In euro terms, the US pig prices are currently around €1.20/kg, remarkably close to the latest German averages of €1.32/kg. Prices are generally not entirely comparable between countries; on a like-for-like basis the two quotes would probably be even closer together as German producers typically face larger deductions (e.g. for transport costs) according to data from Interpig.
Many key export markets, most notably China, closed to German pork following the ASF discovery. Germany is a large exporter, so these restrictions on pork marketing have understandably dampened the value of German pigs. However, this also created an opportunity for other rival exporting nations, such as the US. ASF in Germany has therefore helped support the US pig market.
Germany’s presence on the Chinese import market had already been weakening this year, with US pork gaining market share. In 2019, Germany supplied 16% of Chinese pig meat (and offal) imports by volume. This had fallen to 11% by August this year and drops to 9% in September. Even before German pork was banned in mid-September, some plants had voluntarily suspended shipments due to COVID-19 outbreaks. The suspension of shipments from a variety of plants due to difficulties with coronavirus outbreaks has likely influenced the lower Chinese import volumes in August and September, compared to earlier in the year.
At the moment it is difficult to see any potential upside for German pig prices, unless a regionalisation agreement is reached with China that allows pork to be shipped again. Germany is also facing a situation where reduced slaughter capacity has led to a backlog of slaughter-ready pigs developing. This is clearly challenging for prices at farmgate level, but does limit excess meat supplies further up the supply chain. When these extra pigs do eventually come through, German meat prices may be further pressured, unless demand can rise to match this extra supply.
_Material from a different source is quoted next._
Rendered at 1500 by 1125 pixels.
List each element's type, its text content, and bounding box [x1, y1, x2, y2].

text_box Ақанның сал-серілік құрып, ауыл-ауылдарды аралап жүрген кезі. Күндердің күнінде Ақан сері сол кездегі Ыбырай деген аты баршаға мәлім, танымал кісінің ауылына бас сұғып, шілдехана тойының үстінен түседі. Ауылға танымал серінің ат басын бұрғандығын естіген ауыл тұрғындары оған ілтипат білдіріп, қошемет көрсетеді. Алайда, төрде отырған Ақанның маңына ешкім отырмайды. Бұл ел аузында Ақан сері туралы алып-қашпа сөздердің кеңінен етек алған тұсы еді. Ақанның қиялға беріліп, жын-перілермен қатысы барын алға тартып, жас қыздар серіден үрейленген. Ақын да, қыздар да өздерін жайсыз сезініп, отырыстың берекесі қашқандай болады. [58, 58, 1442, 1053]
COVID-19 means the outlook for all these factors is very uncertain.
The UK is a net importer of pig meat, of which over 20% comes from Germany. Monitoring how German prices are developing is important for the British pork industry. US prices may also become important in the future, if a trade deal is agreed that allows improved access for US pork. Usually, US pork is considerably cheaper than EU product, but the current developments mean that right now, the most competitively priced pork is probably much closer to home.